### Source document
* * * * * * *

Iriya (circled), at the north of Ueno

Please check this live coverage of Asagao Ichi at Iriya:
(A movie with no narration, to savor the real atmosphere of Asagao Ichi)
Asagao-ichi” Morning Glory Festival at Iriya, Tokyo

Cherishing “Asagao” by Common People

We could say Asagao has been a plant cherished by common people because they have grown it, displayed it in their own gardens, and discovered the various colors or shapes. The original Asagao flower is blue. However, white ones appeared during the Edo period, and gradually other colors were found. These colors arose from a mutation. For people who owned Asagao, it was fun to grow it because once it is planted, we never know what kind of color would appear on its petals. 

Various colors and types of Asagao.

Danjurou brown (団十郎茶) are named after the special color of a famous Kabuki actor, Ichikawa Danjurou (市川団十郎).

This habit of common people to cherish flowers, as opposed to higher class of such as aristocrats, really amazed foreign researchers. For instance, Robert Fortune, (1812-1880) a Scottish botanist, described Japan in his book “Yedo and Peking”(1863) as follows:

 “The capital of Japan is remarkable for the large number of gardens in its suburbs where plants are cultivated for sale. The good people of Yedo, like all highly civilized nations, are fond of flowers, and hence the demand for them is very great…”

* * * * * * *

### Material provided

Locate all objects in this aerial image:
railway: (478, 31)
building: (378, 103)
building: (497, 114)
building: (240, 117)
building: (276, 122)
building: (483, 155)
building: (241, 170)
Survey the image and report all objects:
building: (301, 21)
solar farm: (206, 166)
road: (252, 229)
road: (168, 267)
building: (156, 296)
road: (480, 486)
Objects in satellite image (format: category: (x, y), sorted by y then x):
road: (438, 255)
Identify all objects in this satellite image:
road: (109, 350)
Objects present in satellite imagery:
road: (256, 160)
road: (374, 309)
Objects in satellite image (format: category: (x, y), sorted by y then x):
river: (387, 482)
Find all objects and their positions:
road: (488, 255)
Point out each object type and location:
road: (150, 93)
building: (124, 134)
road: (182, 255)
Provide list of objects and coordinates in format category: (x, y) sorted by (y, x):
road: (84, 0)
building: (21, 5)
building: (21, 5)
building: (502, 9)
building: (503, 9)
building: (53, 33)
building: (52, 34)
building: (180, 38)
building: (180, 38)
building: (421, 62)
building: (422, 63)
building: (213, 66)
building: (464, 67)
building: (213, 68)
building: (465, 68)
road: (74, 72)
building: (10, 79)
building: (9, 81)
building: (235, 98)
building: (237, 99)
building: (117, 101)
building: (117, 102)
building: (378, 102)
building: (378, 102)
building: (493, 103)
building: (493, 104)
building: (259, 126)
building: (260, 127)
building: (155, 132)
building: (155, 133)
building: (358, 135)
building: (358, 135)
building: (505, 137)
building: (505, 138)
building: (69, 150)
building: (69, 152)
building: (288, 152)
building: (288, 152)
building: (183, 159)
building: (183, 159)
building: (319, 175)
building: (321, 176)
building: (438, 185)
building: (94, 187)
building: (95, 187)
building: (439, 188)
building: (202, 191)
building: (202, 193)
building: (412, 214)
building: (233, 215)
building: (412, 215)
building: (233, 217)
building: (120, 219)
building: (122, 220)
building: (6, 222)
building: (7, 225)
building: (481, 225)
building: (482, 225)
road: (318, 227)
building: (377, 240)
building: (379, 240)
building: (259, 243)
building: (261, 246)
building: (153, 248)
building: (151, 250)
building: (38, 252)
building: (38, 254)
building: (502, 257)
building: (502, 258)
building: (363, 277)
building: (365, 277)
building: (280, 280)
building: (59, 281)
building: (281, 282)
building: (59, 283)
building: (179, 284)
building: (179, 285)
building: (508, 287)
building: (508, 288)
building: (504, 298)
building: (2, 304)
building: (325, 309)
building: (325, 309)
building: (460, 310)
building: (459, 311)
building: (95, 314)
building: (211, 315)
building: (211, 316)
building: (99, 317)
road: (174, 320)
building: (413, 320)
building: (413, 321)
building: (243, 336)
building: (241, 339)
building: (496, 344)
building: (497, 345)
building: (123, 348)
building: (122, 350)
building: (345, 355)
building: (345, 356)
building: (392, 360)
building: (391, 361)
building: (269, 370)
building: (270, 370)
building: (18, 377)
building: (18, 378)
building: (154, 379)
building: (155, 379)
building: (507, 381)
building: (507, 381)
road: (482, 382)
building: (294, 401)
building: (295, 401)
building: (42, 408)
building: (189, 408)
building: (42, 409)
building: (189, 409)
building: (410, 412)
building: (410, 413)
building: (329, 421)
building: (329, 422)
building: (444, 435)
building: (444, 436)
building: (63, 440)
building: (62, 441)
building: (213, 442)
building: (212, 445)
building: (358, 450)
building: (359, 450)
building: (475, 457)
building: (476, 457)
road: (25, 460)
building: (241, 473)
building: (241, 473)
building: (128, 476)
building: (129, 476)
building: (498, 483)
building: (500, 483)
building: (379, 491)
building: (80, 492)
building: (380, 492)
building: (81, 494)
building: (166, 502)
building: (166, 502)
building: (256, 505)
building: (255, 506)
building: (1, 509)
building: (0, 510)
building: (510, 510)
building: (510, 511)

* * * * * * *

### Assignment A
Translate this sentence from the Asagao passage into French: "These colors arose from a mutation."
### Assignment B
From the Asagao passage, transcribe everything from "Iriya (circled), at" down to "on its petals.".

### Exercise result A
Ces couleurs sont apparues à la suite d'une mutation.

### Exercise result B
Iriya (circled), at the north of Ueno

Please check this live coverage of Asagao Ichi at Iriya:
(A movie with no narration, to savor the real atmosphere of Asagao Ichi)
Asagao-ichi” Morning Glory Festival at Iriya, Tokyo

Cherishing “Asagao” by Common People

We could say Asagao has been a plant cherished by common people because they have grown it, displayed it in their own gardens, and discovered the various colors or shapes. The original Asagao flower is blue. However, white ones appeared during the Edo period, and gradually other colors were found. These colors arose from a mutation. For people who owned Asagao, it was fun to grow it because once it is planted, we never know what kind of color would appear on its petals.